Change at Loaves and Fishes

Raleigh nonprofit gets new executive director.

By Todd Cohen

RALEIGH, N.C. [06.01.04] — Loaves and Fishes, a Raleigh nonprofit that works with at-risk children and their families, is getting a new executive director after being led for 22 years by its co-founders.

Susan Duncan, who was the group’s director of youth programs for two years and most recently has been director of marketing and project manager for Shields Commercial Mortgage and Realty in Wilmington, begins work as executive director today.

Betty Anne Ford is retiring as executive director, and co-founder Nancy Newell is retiring as program director.

The organization, which serves 40 to 50 children and about 20 families a year, has been preparing for the transition for about a year, shifting more responsibilities to the board and getting it more involved in operations and planning.

“We have not been involved in decision-making since last summer,” says Ford, who will move with Newell to Louisburg to live and work at Cedar Cross Retreat Center, although both will continue to work part-time at Loaves and Fishes for at least a year.

Modeled on a church-run summer-enrichment program in Lynchburg, Va., for inner-city students where they both worked at different times, Ford and Newell launched Loaves and Fishes with support from Westminster Presbyterian Church, which both attended.

Initially a summer enrichment program for low-income children, mainly from the Halifax Court public housing complex, and supported by the Westminster Foundation and the Presbyterian Urban Council of Raleigh, the program now is year-round, with funding from a broad range of churches, businesses, foundations, civic groups and individuals.

With an annual budget of more than $400,000 and a staff of nine people, Loaves and Fishes aims to “intervene in the lives of children who are at risk of failure, and provide the individualized and holistic academic and social support they need to be successful in their homes, schools and society,” Ford says.
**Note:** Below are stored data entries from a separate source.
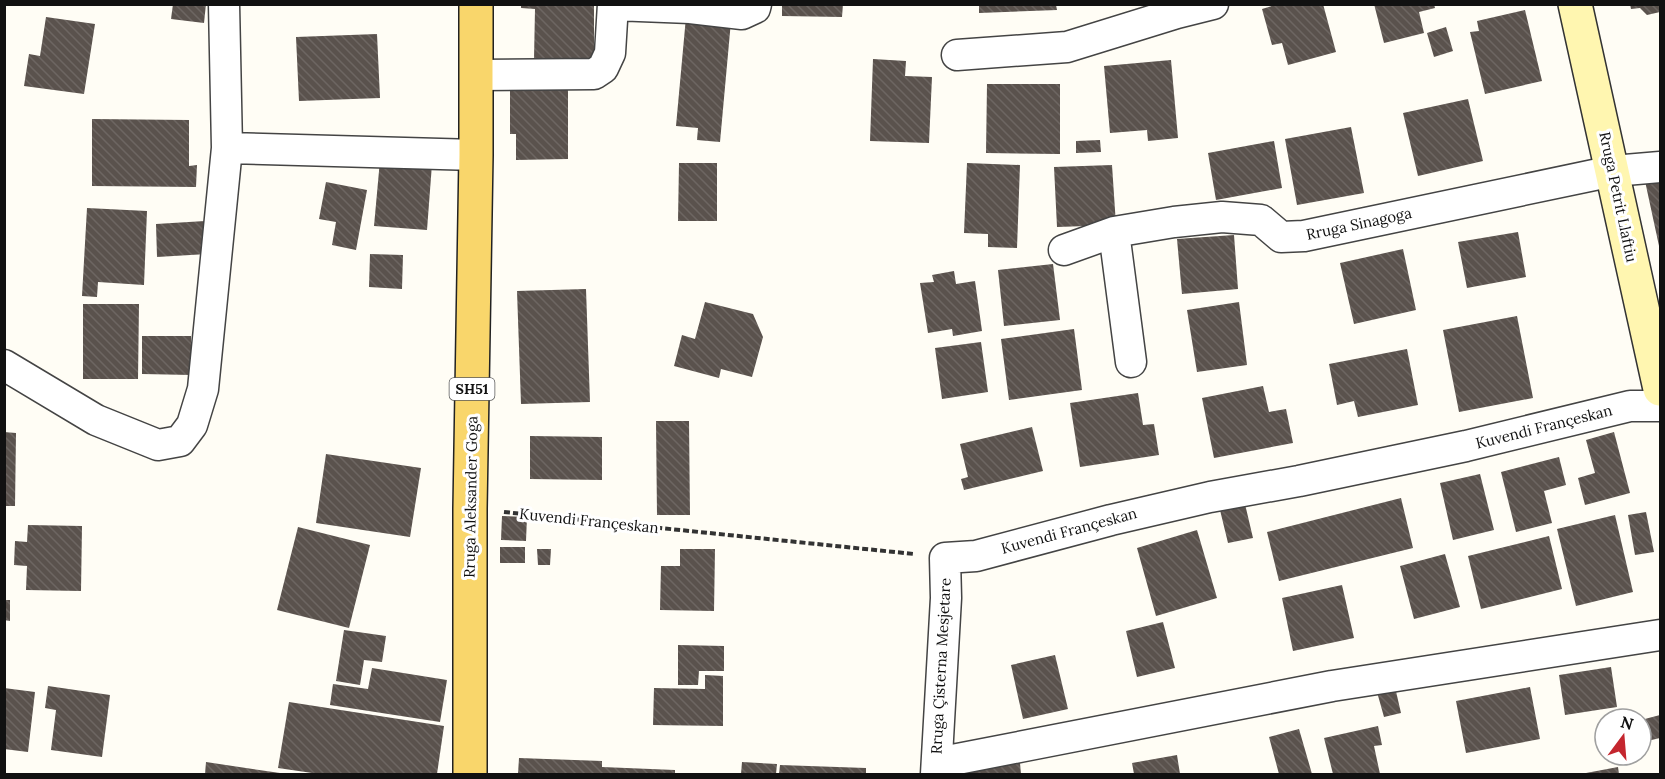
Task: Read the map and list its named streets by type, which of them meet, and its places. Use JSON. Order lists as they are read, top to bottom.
{
  "streets": {
    "main road": ["Rruga Petrit Llaftiu", "SH51", "Rruga Aleksander Goga"],
    "street": ["Rruga Sinagoga", "Kuvendi Françeskan", "Rruga Çisterna Mesjetare"]
  },
  "crossings": [
    ["Rruga Petrit Llaftiu", "Rruga Sinagoga"],
    ["Kuvendi Françeskan", "Rruga Aleksander Goga"],
    ["Kuvendi Françeskan", "Rruga Çisterna Mesjetare"]
  ],
  "north": "top"
}
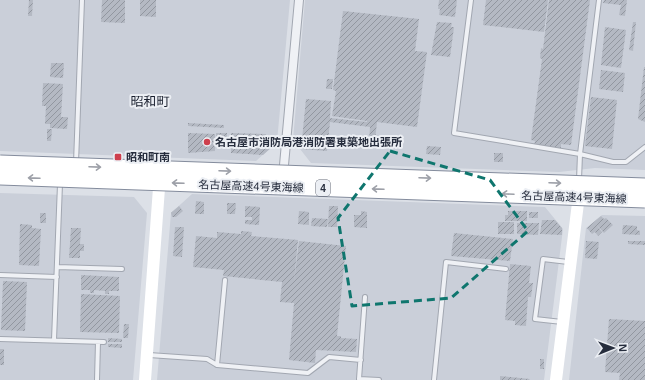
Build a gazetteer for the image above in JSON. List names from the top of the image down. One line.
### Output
{"streets":{"highway":["名古屋高速4号東海線","4"]},"districts":["昭和町"],"places":{"other":["名古屋市消防局港消防署東築地出張所"],"transit":["昭和町南"]},"north":"right"}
While working with students after school is the core of its program, Loaves and Fishes also works to connect students’ families and teacher, and to work with families to help them help their children.

It also pairs adult volunteers with children one-on-one, and offers some programs at night.

Most children are referred to the group by Poe and Partnership elementary schools, Centennial and Moore Square middle schools, and Enloe and Southeast Raleigh high schools.

Working with the “whole child” is key to the organization, says Newell, who is training to become a spiritual director.

“One of the thing we found out was that we could remediate academic deficits, but that didn’t guarantee the child stayed in school or was successful,” she says. “Unless they see a path for themselves and have a peer group they can identify with, just having the academic skills won’t do it.”

The group is considering a new program to work with students suspended from school, as well as an apprenticeship program to prepare students for the workforce, possibly even beginning a business at Loaves and Fishes that could involve students and their parents.

“I don’t see us growing in terms of the number of kids,” Ford says, “but rather delivering more and better programs for the students we already serve.”

Since 1982, Ford and Newall have been “the heart and soul of the organization and have kept it focused on trying to meet the needs of the children as they become evident,” says Jan Ross, board president. “However the organization has grown, it’s grown because what the kids needed became evident, and they tried to meet it somehow.”